FXStreet (Guatemala) - AUD/USD is currently trading at 0.7335 with a high of 0.7360 and a low of 0.7286.

AUD/USD has been robust since the RBA officials on a number of occasions and through various mediums have change their tone on the Aussie's value and have basically said that the price is reflecting a fairer level in respect to the commodity prices and is advantageous to the Australian economy as a whole, while the recent jobs sector data was looking healthier.

Analysts at TD Securities explained, "The RBA is not dovish enough for a further significant correction, we see another decent employment report, and iron ore seems to have found a floor. As the AUD is well below the long-run average of $US0.76, the urgency to jawbone is fading, and the market is already short. Our year end target is $US0.74."

Sp, there has been some room for the Aussie to drift higher as traders unwind short positions with less scope for further downside at this stage.

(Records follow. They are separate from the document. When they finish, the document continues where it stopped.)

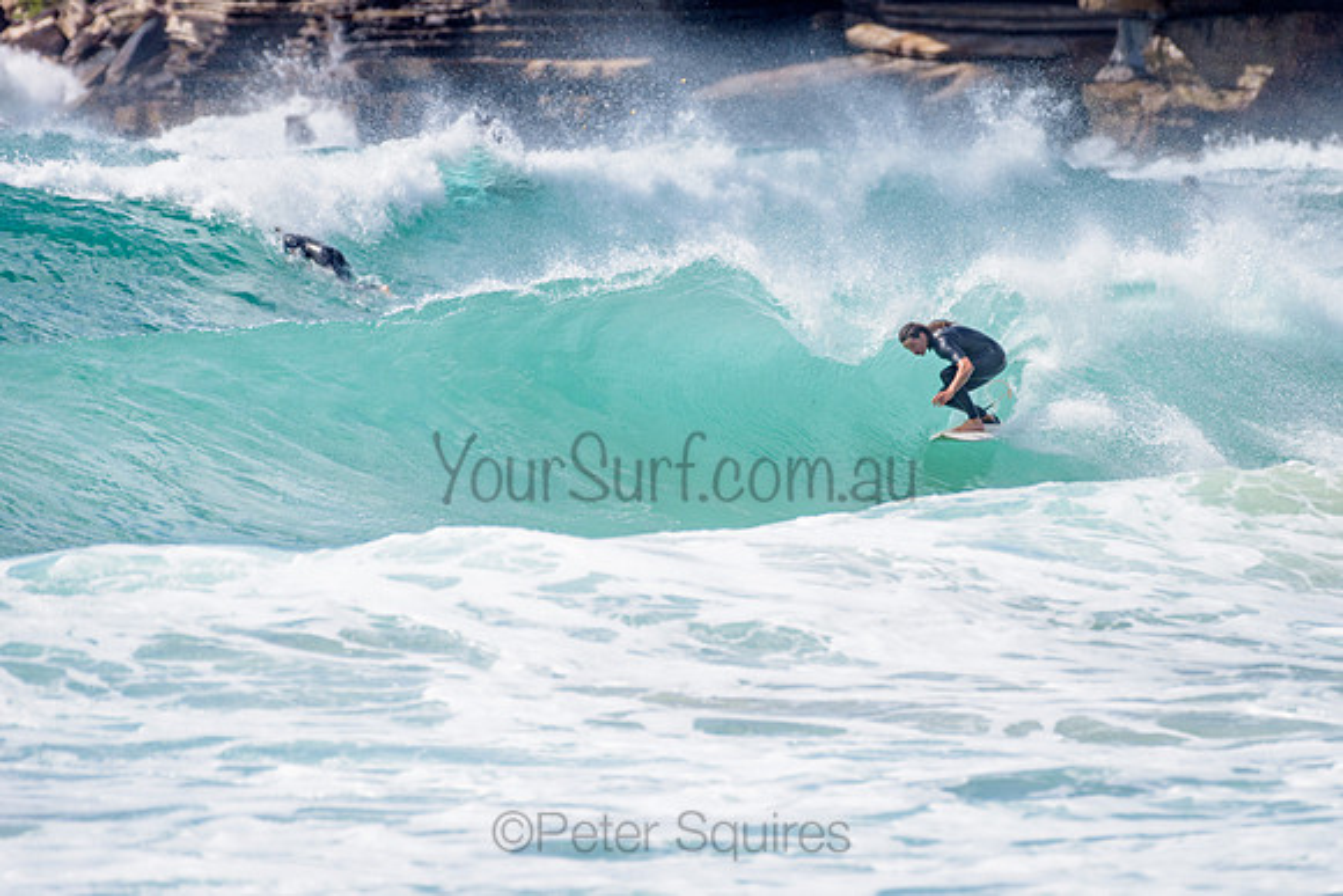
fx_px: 22877
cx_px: 816
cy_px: 347
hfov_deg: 3.4
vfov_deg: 2.2
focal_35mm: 613
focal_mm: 500
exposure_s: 1/2000
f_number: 5.6
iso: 125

At the same time, the FOMC minutes were dovish and markets are pricing out a September hike while global uncertainty, specifically in China, are weighing on the global economic outlook and a sting dollar may not be so advantageous to global growth now domestically for the US at this moment.

AUD/USD bearish below 0.7448/94

Technically, however, Karen Jones, chief analyst at Commerzbank said that we really we need to see a close above the 0.7448 July 21 high and the 0.7494 55 day moving average to negate downside pressure.